The shatter’d cup, in mystic language, said,
“I was like thee, my fate shall be thine own.”

rubaiyat 146 bod

Omar Khayyám (1048-1123) Persian poet, mathematician, philosopher, astronomer [عمر خیام]
Rubáiyát [رباعیات], Bod. # 146 [tr. Talbot (1908)]
    (Source)

Alternate translations:

Last night I dashed my clay cup on the stone,
And at the reckless freak my heart was glad,
When with a voice for the moment out spake the cup,
"I was once as thou and thou shalt be as I!"
[tr. Cowell (1858), # 29]

Last eve I broke against a stone an earthen cup, drunk in the doing of the foolish deed. Methought the cup protested unto me "I was like thee, thou wilt be like to me."
[tr.
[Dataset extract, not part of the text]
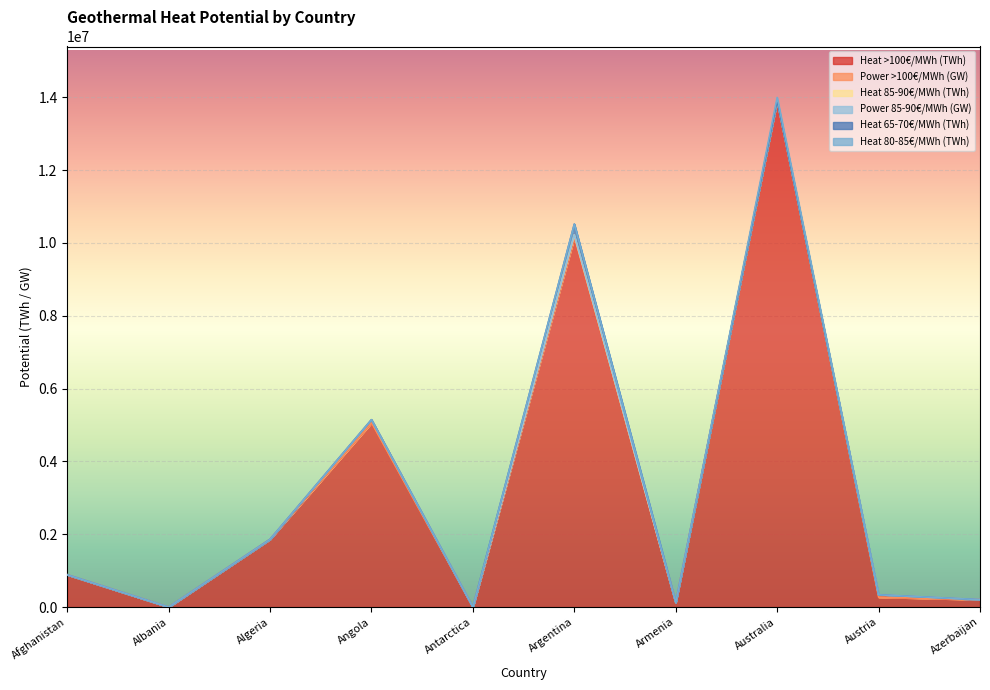

Does the chart display data point markers on the line(s)?

No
McCarthy (1879), # 395]

Last night I dashed my cup against a stone.
In a mad drunken freak, as I must own,
And lo! the cup cries out in agony,
"You too, like me, shall soon be overthrown."
[tr. Whinfield (1883), # 446]

I smote the glass wine cup upon a stone last night,
my head was turned that I did so base a thing;
the cup said to me in mystic language,
"I was like thee, and thou also wilt be like me."
[tr. Heron-Allen (1898), # 146]

Last night the cup I dashed against a stone.
Base was the act, my head with wine was flown.
The cup cried out to me in mystic tone,
"I was like thee, my case will be thine own."
[tr. Thompson (1906), # 554]

Against the stone, last night, I flung the wine-bowl of
faience. I was drunk when I did that brutal action.
The bowl said to me in the language of bowls: "I was
what thou art, thou also shall be what I am."
[tr. Christensen (1927), # 36]

Yesterday I knocked my earthenware wine-jug against a stone.
I must have been inebriated to have committed such an offence.
It seemed as if the jug thus spoke to me:
"I have been as thou and thou wilt be as I".
[tr. Rosen (1928), # 299]

In frolic once on stone I dashed a pot,
Alas! such wanton freaks come from a sot;
The pot then told me as if in a trance:
"Like thee I was, like me now find thy lot."
[tr. Tirtha (1941), # 5.31]

When foolishly I dashed my bowl against a stone,
It answered sadly in a voice how like my own:
"I once was proudly filled with wine as full as thou:
So, broken in the dust, thou'lt lie as I do now."
[tr. Bowen (1976), # 34]

Last night I dashed (my) pottery bowl against the stones; I was intoxicated, when I committed this folly. It was as if the bowl spoke to me, "I was even such a one as thou, and thou too shalt (someday) be even as I."